■ **DESCRIPTION OF THE TASK**: Below this sentence is a listing; return exactly its lines from the one with "injuries, needles shall" to the one with "(c) While cleaning", both kept, and nothing more.

■ **DATA FOR ANALYSIS**:
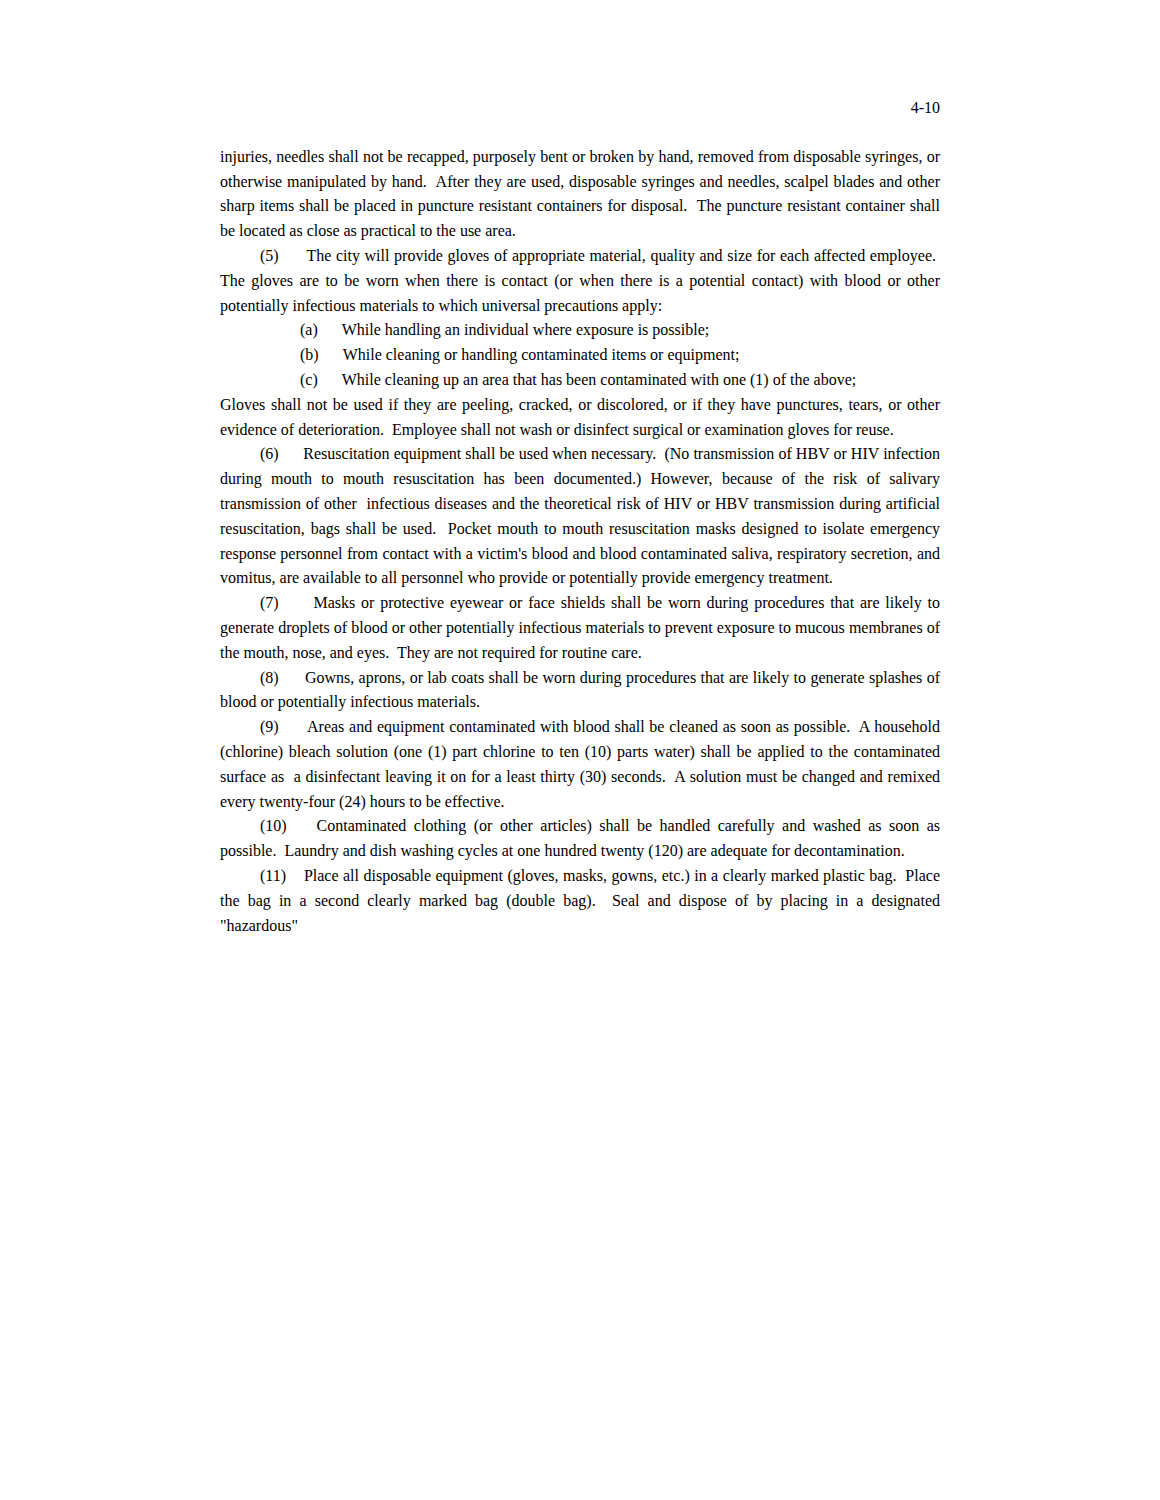4-10
injuries, needles shall not be recapped, purposely bent or broken by hand, removed from disposable syringes, or otherwise manipulated by hand. After they are used, disposable syringes and needles, scalpel blades and other sharp items shall be placed in puncture resistant containers for disposal. The puncture resistant container shall be located as close as practical to the use area.
(5) The city will provide gloves of appropriate material, quality and size for each affected employee. The gloves are to be worn when there is contact (or when there is a potential contact) with blood or other potentially infectious materials to which universal precautions apply:
(a) While handling an individual where exposure is possible;
(b) While cleaning or handling contaminated items or equipment;
(c) While cleaning up an area that has been contaminated with one (1) of the above;
Gloves shall not be used if they are peeling, cracked, or discolored, or if they have punctures, tears, or other evidence of deterioration. Employee shall not wash or disinfect surgical or examination gloves for reuse.
(6) Resuscitation equipment shall be used when necessary. (No transmission of HBV or HIV infection during mouth to mouth resuscitation has been documented.) However, because of the risk of salivary transmission of other infectious diseases and the theoretical risk of HIV or HBV transmission during artificial resuscitation, bags shall be used. Pocket mouth to mouth resuscitation masks designed to isolate emergency response personnel from contact with a victim's blood and blood contaminated saliva, respiratory secretion, and vomitus, are available to all personnel who provide or potentially provide emergency treatment.
(7) Masks or protective eyewear or face shields shall be worn during procedures that are likely to generate droplets of blood or other potentially infectious materials to prevent exposure to mucous membranes of the mouth, nose, and eyes. They are not required for routine care.
(8) Gowns, aprons, or lab coats shall be worn during procedures that are likely to generate splashes of blood or potentially infectious materials.
(9) Areas and equipment contaminated with blood shall be cleaned as soon as possible. A household (chlorine) bleach solution (one (1) part chlorine to ten (10) parts water) shall be applied to the contaminated surface as a disinfectant leaving it on for a least thirty (30) seconds. A solution must be changed and remixed every twenty-four (24) hours to be effective.
(10) Contaminated clothing (or other articles) shall be handled carefully and washed as soon as possible. Laundry and dish washing cycles at one hundred twenty (120) are adequate for decontamination.
(11) Place all disposable equipment (gloves, masks, gowns, etc.) in a clearly marked plastic bag. Place the bag in a second clearly marked bag (double bag). Seal and dispose of by placing in a designated "hazardous"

■ **OUTPUT FOR THIS EXERCISE**:
injuries, needles shall not be recapped, purposely bent or broken by hand, removed from disposable syringes, or otherwise manipulated by hand. After they are used, disposable syringes and needles, scalpel blades and other sharp items shall be placed in puncture resistant containers for disposal. The puncture resistant container shall be located as close as practical to the use area.
(5) The city will provide gloves of appropriate material, quality and size for each affected employee. The gloves are to be worn when there is contact (or when there is a potential contact) with blood or other potentially infectious materials to which universal precautions apply:
(a) While handling an individual where exposure is possible;
(b) While cleaning or handling contaminated items or equipment;
(c) While cleaning up an area that has been contaminated with one (1) of the above;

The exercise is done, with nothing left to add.